School wins court bid to reject pupil
A SECONDARY school has thwarted the Education Minister’s bid to compel it to take in a pupil who didn’t meet its admission criteria.
The court decision follows a long-running battle by the boy’s parents who contended that they had told there would be a place for the child by a former principal of the Galway secondary school.
The claimed they had transferred the boy to a particular primary school on the understanding that it was a feeder school to the secondary school.
Initially, the school insisted that, under its enrolment policy, firstround places would go to the children of staff and past pupils – as well as the siblings of current pupils.
After that places would be decided by random lottery, and the boy had not been successful in the lottery.

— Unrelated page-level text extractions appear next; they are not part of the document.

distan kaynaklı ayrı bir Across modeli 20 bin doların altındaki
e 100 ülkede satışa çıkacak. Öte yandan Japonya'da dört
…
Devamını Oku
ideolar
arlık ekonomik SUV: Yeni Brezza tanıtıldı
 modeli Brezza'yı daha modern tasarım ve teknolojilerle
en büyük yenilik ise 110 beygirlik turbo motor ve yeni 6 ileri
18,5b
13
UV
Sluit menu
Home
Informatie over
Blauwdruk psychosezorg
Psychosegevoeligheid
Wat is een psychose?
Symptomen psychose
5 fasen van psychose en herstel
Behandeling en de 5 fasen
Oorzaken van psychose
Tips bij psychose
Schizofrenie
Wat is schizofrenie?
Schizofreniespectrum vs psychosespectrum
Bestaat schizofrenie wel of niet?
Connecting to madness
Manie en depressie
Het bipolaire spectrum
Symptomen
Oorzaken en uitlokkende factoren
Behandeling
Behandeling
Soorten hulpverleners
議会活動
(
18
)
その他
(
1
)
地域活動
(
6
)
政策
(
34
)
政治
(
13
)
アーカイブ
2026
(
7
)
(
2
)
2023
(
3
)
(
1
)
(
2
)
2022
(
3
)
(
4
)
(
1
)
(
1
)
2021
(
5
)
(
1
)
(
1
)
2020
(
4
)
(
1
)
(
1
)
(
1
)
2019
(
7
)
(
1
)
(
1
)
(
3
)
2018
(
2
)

The boy’s parents subsequently brought an appeal to a Department of Education committee which agreed that the child should be given a place, leading to Education Minister Richard Bruton ordering the school to enrol him.
The parents had appealed on the grounds that because they had moved their child to a feeder school based on advice they claimed to have received from the former secondary school principal, they had a reasonable expectation that the boy would be enrolled there.
Earlier this year the school’s board of management launched High Court proceedings against the Education Minister following his direction that the boy, who cannot be identified to protect the privacy of the child, be enrolled when the school re-opens next month.
The school board claimed the committee’s decision was flawed and that it significantly interfered with its enrolment policy.
The High Court ruled in favour of the school board, and the Department of Education then took the case to the Court of Appeal.
In its judgment, the Court of Appeal – consisting of Judge Seán Ryan, Judge Peter Kelly, and Judge Mary Irvine – upheld the High Court decision, while also sympathising with the boy’s parents.
Judge Ryan said it was ‘with a heavy heart’ that the court had come to its conclusion, and acknowledged that the parents’ efforts to do their best for their son’s education.
The school board had argued that there had been no evidence to support a finding that the boy had been given a guarantee of a place by the former principal. It also claimed there would be ‘utter chaos’ in the school system if the committee’s appeal was successful.